On the other hand, (and this is difficult for me to acknowledge), I often feel “on the outer”. This sounds harsh but it’s the only way I can describe it. I have felt this way ever since I was the only one without colour-dyed eggs to bring to school during Orthodox Easter! I guess it’s the sense of belonging that accompanies being part of a culture or a nation more than 200 years old.

If I was of aboriginal descent, I would have 40,000 years of rich history and culture to learn about and feel a part of. The culture has had thousands of years to develop. Aside from what has happened in recent times, I would feel ‘part’ of something deep, something special. “Part of” a culture, a history, a people.

If I was Chinese, there would be endless cultural events I would partake in that would ensure I always felt Chinese! If I was Vietnamese, there would be endless extended family gatherings around hotpots and karaoke!

Some people may say that all of these things are tiresome, that it may look rosy from the outside but it’s not all hotpots and festivities. This may be true, but like it or not, if Anglo-Australians like myself have only meatpies, Phar Lap (actually, he was a Kiwi), Pavlova (possibily Kiwi too), Shane Warne & Russle Crowe (Kiwi!) to rely on when someone asks me about my ‘culture,’ then I think I have a valid reason to sometimes feel a little underwhelmed and on the cultural ‘outer.’

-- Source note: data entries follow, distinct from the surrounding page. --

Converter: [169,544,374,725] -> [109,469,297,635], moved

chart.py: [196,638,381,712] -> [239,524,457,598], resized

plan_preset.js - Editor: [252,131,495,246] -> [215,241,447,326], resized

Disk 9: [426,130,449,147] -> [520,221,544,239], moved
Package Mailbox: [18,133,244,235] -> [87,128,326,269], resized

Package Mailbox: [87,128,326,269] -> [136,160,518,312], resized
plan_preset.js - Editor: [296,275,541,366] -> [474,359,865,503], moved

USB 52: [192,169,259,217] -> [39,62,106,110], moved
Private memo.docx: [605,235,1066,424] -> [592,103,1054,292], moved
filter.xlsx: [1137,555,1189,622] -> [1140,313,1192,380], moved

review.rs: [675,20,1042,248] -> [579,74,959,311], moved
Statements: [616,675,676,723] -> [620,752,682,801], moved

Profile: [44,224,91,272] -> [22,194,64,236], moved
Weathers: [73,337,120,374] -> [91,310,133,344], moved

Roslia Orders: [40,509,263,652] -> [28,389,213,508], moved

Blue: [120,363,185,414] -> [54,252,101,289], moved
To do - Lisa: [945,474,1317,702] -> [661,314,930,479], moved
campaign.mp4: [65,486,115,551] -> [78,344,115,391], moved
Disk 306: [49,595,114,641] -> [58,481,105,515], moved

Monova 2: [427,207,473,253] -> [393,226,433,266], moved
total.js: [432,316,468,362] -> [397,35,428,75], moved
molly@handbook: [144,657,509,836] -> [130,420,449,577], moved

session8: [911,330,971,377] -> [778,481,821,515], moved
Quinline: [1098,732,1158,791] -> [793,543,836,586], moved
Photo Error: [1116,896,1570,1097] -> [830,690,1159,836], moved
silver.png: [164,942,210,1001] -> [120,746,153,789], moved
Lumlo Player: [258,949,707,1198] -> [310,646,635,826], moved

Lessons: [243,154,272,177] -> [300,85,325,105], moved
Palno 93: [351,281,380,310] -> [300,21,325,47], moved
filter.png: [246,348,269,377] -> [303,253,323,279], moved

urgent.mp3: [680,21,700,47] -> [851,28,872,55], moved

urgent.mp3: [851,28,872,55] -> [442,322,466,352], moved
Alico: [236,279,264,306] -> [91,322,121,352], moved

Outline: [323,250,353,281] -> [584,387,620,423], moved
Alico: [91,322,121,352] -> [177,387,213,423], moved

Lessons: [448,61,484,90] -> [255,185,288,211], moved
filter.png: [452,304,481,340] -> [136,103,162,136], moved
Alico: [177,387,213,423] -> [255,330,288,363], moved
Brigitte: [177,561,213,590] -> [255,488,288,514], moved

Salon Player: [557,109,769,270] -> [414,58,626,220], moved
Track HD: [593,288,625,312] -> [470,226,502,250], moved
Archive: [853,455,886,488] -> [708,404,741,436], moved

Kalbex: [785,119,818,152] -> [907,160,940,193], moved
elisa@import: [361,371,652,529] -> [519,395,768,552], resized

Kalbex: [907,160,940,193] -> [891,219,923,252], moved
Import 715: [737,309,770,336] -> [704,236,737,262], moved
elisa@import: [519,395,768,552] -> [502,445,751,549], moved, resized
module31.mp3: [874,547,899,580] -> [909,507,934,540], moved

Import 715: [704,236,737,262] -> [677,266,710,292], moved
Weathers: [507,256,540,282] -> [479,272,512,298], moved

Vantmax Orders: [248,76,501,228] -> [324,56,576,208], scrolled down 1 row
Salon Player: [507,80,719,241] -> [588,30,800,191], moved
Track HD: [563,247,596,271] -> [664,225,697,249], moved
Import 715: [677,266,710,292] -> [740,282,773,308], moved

This blog celebrates the absorption of the cultures around me, both near by and far away. I make no apologies for my enthusiasm in soaking up all that the people of different nationalities I live with have to offer. I also make no apologies for sometimes wishing my food shopping had to be done at a market in northern Thailand or that I could live in that little village in Syria, where everyone knows everyone’s name and where no one starts eating until Babba sits down.

Ultimately, while I comfortably blog about different cultures & travel to other countries, I know it is a privilege to do so. Most people in the world worry about where their next meal will come from. This is always top of my mind and always puts my feelings of being on the Aussie cultural ‘outer’ into very clear perspective.